Sunday, May 16, 2010

Another Shabbat in West Orange, NJ.

I know, I know. You're asking yourself: Where is this post going? The last time I blogged about my experience in West Orange at a very large, Orthodox shul, I got a few ... unsavory ... emails about my words. My experience this time around was actually worse, if you can believe it, despite going to what was hopefully deemed the "quiet minyan." I found out later that maybe went to the non-quiet minyan, but rather to simply a second, regular minyan. Someday, I vow to find a quiet minyan at this shul. I spent most of my Shabbat thinking about how irritated I was with these folks, but for the sake of the shul and for the sake of my sanity, I've decided to focus on something deliciously positive about my experience this weekend: the Our Way Family Shabbaton.
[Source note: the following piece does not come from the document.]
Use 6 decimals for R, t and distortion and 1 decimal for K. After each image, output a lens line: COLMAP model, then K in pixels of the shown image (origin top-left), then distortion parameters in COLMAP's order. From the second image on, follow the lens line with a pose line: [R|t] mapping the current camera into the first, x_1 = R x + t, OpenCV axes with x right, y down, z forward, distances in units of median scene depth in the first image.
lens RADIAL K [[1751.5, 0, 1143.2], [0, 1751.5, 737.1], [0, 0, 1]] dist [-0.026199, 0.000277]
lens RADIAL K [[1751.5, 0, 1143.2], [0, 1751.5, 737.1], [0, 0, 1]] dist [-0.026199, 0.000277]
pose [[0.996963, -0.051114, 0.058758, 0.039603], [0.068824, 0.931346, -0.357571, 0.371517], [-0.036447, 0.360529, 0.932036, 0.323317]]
When Tuvia and I walked into shul Friday night, I saw a huge group in the lobby signing (as in, sign language, not the gangsta' signs you might be more familiar with). I've always found myself fascinated by those who use sign language, especially those who aren't deaf/hard of hearing, but who are devoted to the language and opening the world up to those who use sign language every day. We quickly learned that it was a Shabbaton, welcoming the deaf and hard of hearing, through a branch of the Orthodox Union, known as "Our Way." At seudat shlishit tonight, two of the individuals gave a d'var, one of them speaking with a sign language interpreter, and the other signing and speaking his way through his d'var, with the interpreter reading his words aloud.  It was, in a word, fascinating. It was also really frustrating because the two women in front of me were jabbering inconsiderately while I was trying to understand what the man was saying. Sigh.
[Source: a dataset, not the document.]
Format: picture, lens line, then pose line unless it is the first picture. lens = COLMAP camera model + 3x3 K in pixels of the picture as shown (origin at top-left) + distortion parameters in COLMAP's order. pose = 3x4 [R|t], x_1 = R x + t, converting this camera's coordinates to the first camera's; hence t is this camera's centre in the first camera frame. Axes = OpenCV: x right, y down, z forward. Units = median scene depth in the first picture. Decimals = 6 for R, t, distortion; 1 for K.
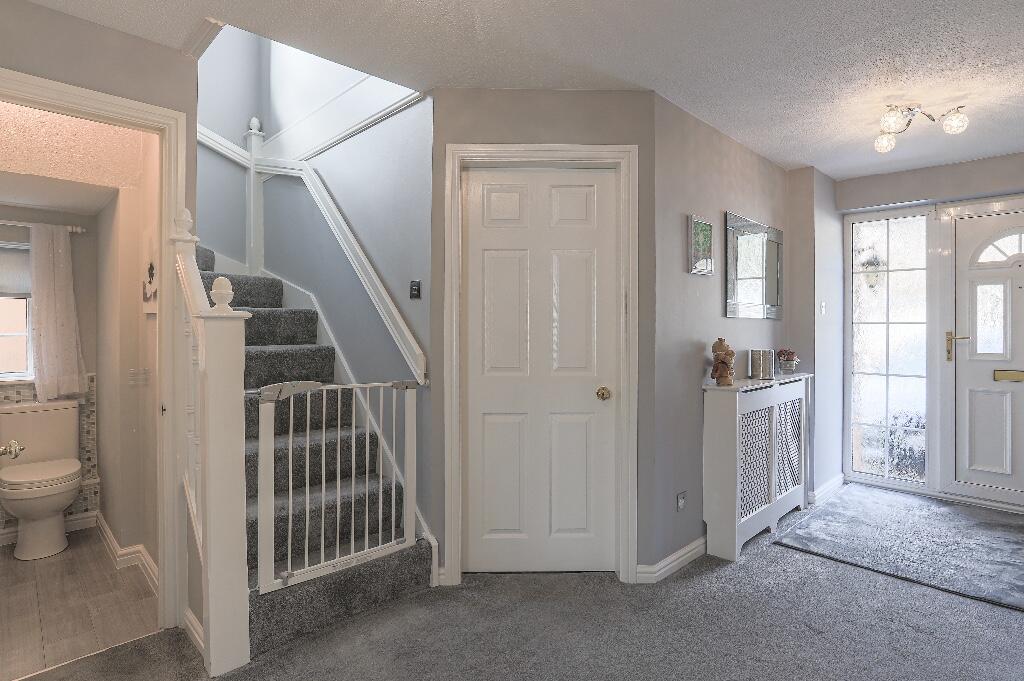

So the entire experience led me to a few question:

  • What are the halachos of being a frum, deaf/hard-of-hearing Jew? 
  • All of the interpreters there were women -- how does this work into everything? 
  • Can a woman sign/interpret the reading of the Torah? 
  • Is it okay for a frum Jewish male to tap the shoulder of a sign-language interpreter in order to ask her a question or get her attention? 
  • How do you deal with hearing aids or cochlear implants on Shabbat? Is the Jewish community more accepting of cochlear implants than the wider community?

Perhaps most importantly, I just want to know what it's like to view the world, the Jewish world, through the lens of a deaf/hard-of-hearing Jew. So much of Judaism is based on texts, writings, and traditions that easily can be read. But what about the niggunim, the tunes of songs, the joy of hearing voices meld together -- it's one of my most favorite things about Shabbat, the songs, the voices swimming heavenward. I would have liked to approach one of these individuals and asked if they'd be interested in writing a blog post for me, to answer all my queries. But I felt awkward, unsure of myself. I can sign my name, successfully, but that's it.
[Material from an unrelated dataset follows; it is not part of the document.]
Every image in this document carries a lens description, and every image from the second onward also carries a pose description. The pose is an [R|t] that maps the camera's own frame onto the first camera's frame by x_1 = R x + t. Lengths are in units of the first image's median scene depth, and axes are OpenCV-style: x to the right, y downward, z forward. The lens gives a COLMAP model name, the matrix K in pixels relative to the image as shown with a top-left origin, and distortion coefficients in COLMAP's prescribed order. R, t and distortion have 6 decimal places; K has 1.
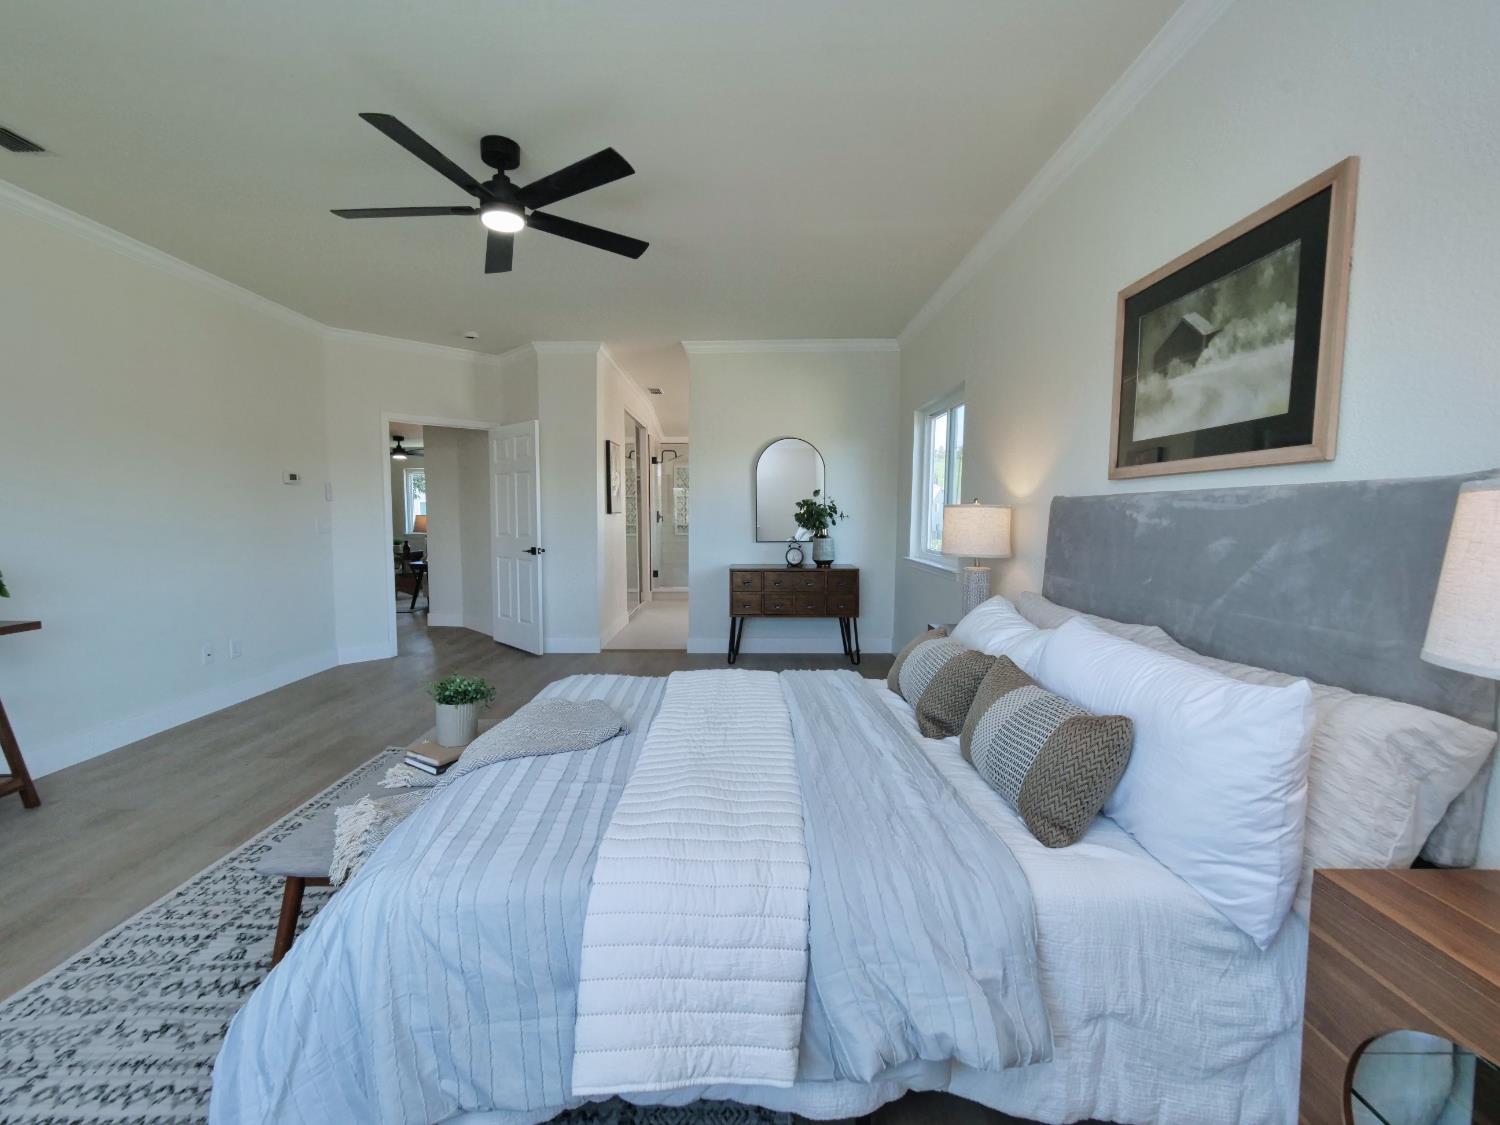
lens RADIAL K [[642.1, 0, 732.8], [0, 642.1, 559.9], [0, 0, 1]] dist [-0.001772, 0.001410]
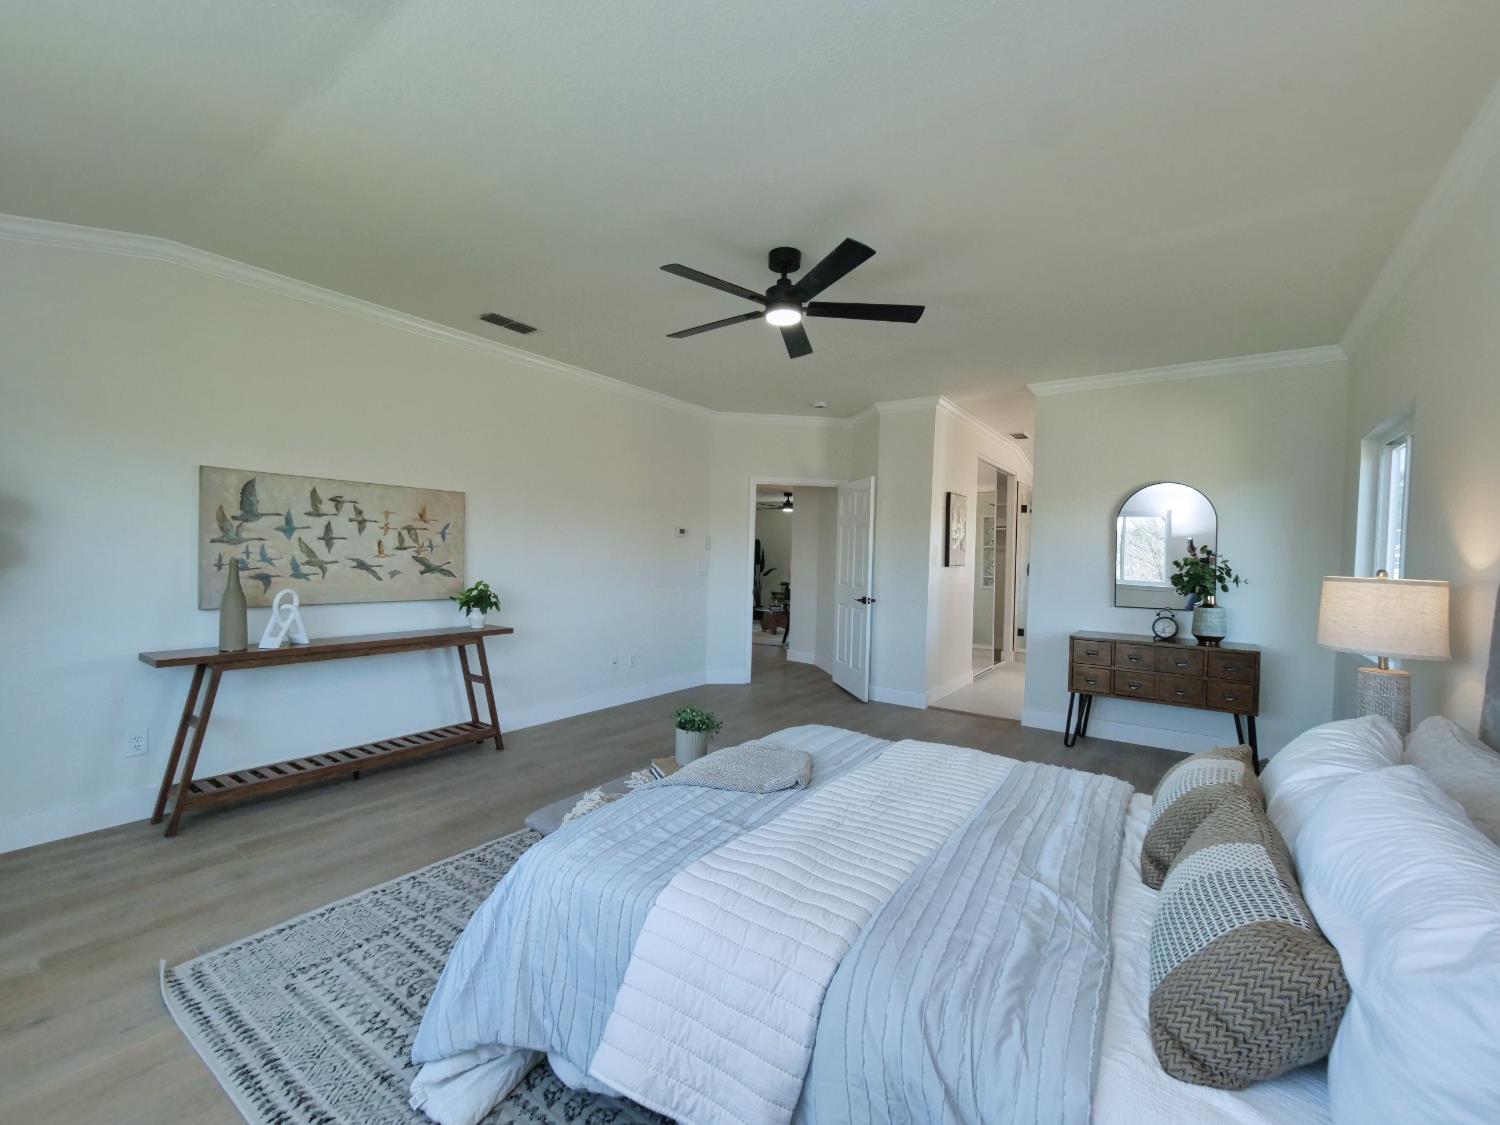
lens RADIAL K [[642.1, 0, 732.8], [0, 642.1, 559.9], [0, 0, 1]] dist [-0.001772, 0.001410]
pose [[0.815125, 0.027366, -0.578639, 0.135186], [-0.067947, 0.996505, -0.048588, -0.016421], [0.575287, 0.078922, 0.814135, 0.022300]]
How do you speak Hebrew in sign language? Are the letters the same? Can I spell "shmi Chaviva" with the letters I know as "s, h, m, i, c, h, a, v, i, v, a" ...? Or do I need to sign something special to say "shmi" and then, only then, spell Chaviva?

I'd like to contact Our Way, just to see if someone would be willing to write a guest post answering my questions, helping me to understand the world through the ears of the deaf/hard-of-hearing frum (or just) Jew. If anyone out there in blog land knows of someone who'd be willing to do this, let me know. Or, maybe, if you're one of these people or you have a child or family member or friend who goes through the motions as a deaf/h-o-h Jew, let me know. I'm absolutely intrigued. This community is a very unique one that probably doesn't get as much as attention as it should, as far as awareness goes.

On a closing note, I have to say "mad props" to Our Way for establishing -- in a very Jewish fashion -- the Our Way Jewish Deaf Singles Registry!